Conor suffered from mental illness in his teens but he was adamant that he didn't want help from psychiatrists or counsellors, and I devoted my whole life to keeping him emotionally stable.
I was - and I still am - so proud of him.
He was gorgeous. He lived for the gym and he was proud of his body, but he was angry a lot of the time because he had Asperger syndrome.
However, he'd moved into a nice wee house of his own in the early part of 2014 but, at the end of March, my husband Anthony and I came home from a weekend in Donegal to join my daughter Aileen and her husband Mark who had just returned from their honeymoon.
We all got together to look at the wedding pictures but we couldn't get in touch with Conor and we were really worried.
We went to his house the next morning and we opened the front door and found his body. It was awful and that was the beginning of the end of our lives as we'd known them.
It was unbearable. The pain was like nothing I'd known before. I thought my head and heart were going to explode.
Somehow we got through the funeral but we weren't well.
However, we didn't know what to do or where to go for help.
And as the weeks passed we were still shattered.
One day, my husband went on to the internet to see if anyone could give us answers.
I was watching my family falling apart.
We were all broken.
Anthony found details about the Niamh Louise Foundation online and made an appointment to see the woman who set up the charity, Catherine McBennett, who had lost her daughter to suicide.

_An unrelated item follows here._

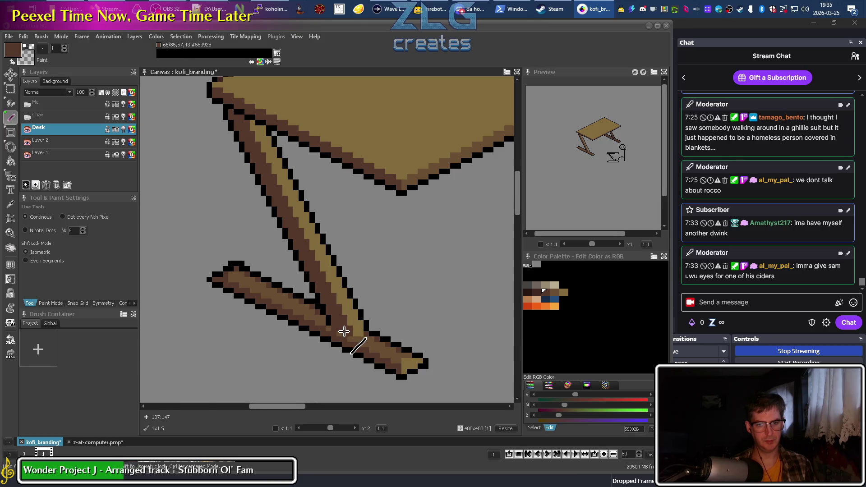
scroll(361, 384, "down", 3)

She spent over three hours talking with him and Anthony came home to say that he had found the place that we should go to.
In the two years since Conor died, we have found so much solace by going to meetings at the Foundation where there are so many people whose relations have also died by suicide.
In the midst of all the darkness, the people there have been our lifesavers.
Just to be able to talk about what happened and about our feelings has given us strength to carry on.
Everyone there knew exactly what we'd come through and they are still supporting us all the time.
We are all helping each other through these terrible crises in our lives.
The doctors and the statutory services have been a bit of a let down.
They try their best but, at the end of the day, they haven't had the experience of loss like people at the Foundation.
Suicide is such a waste of young lives. Something needs to be done.